Sharks Coach Todd McLellan’s job status uncertain; GM Wilson ‘believes’ in him

The postmortem on the San Jose Sharks' 2011-12 season has started, and Coach Todd McLellan's status for next season is the first and most significant issue.

McLellan completed his fourth season with the Sharks, getting them into the postseason for the fourth time (barely) but losing in five games to the St. Louis Blues after making the Western Conference Finals in 2011.

According to David Pollak of the Mercury News, McLellan wants back:

"I'm very confident in what we do, I'm very confident in the coaching staff and I firmly believe the players believe in us as a group as we believe in them," McLellan said.

He said he and Wilson "have a tremendous relationship, the two of us, and we'll have an opportunity to sit down and talk about the two of us. Just like anything else, we'll look at what we've done and what we can do better."

Wilson, for his part, didn't declare McLellan will be back but also didn't sign his walking papers.

From CSN Bay Area:

"The review should include all of us. It should start with me. We will go through this period of reviewing everything with this hockey team. That's the process we do every year. It's all about what's right for this organization.

"I believe in Todd. We've gone to the final four, he won a Cup in Detroit, he knows this game. But, there are some things we will all sit down and have to get better [at]. We don't believe in excuses and avoidance, and there are some things that are quite apparent that have to be fixed for us to be successful."

Will McLellan be back?

I've long thought getting into the playoffs would be enough to save his job, but he'll face the same heat as Alain Vigneault with the Vancouver Canucks and Joel Quenneville with the Chicago Blackhawks.

Will ownership decide the coach must be sacrificed for his team's failures? If so, is there actually an upgrade available over the current bench boss? (Which, as Mark Spector notes, is the real question in Vancouver.)

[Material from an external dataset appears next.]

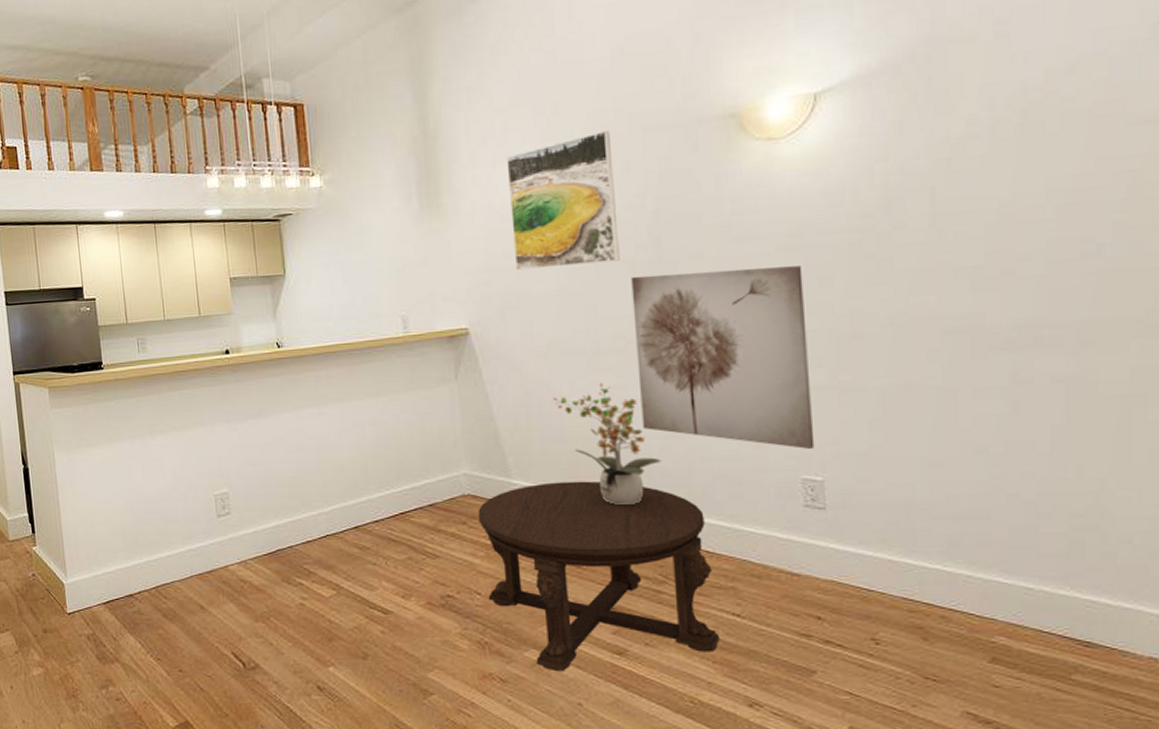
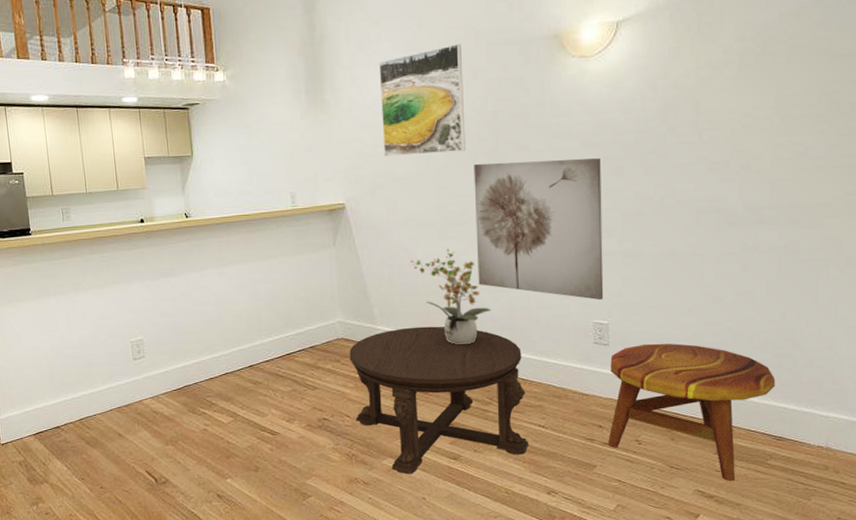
side table: none [829,508,1076,703] -> present [608,343,776,482]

Perhaps, instead, McLellan's assistants take the fall, which has become a reliable statement from management to a struggling team. (And also a harbinger of an eventual firing; see: Toronto, Montreal.)

Among the fixes for the Sharks, according to Mark Emmons of the Mercury News: The penalty kill, which Wilson said has been "awful for two years, and that impacts your game in a big way. That was like an anchor around our ankle."

Perhaps not the best news for assistant coach Jay Woodcroft; then again, Wilson's trade deadline acquisitions were supposed to help the PK too, and didn't.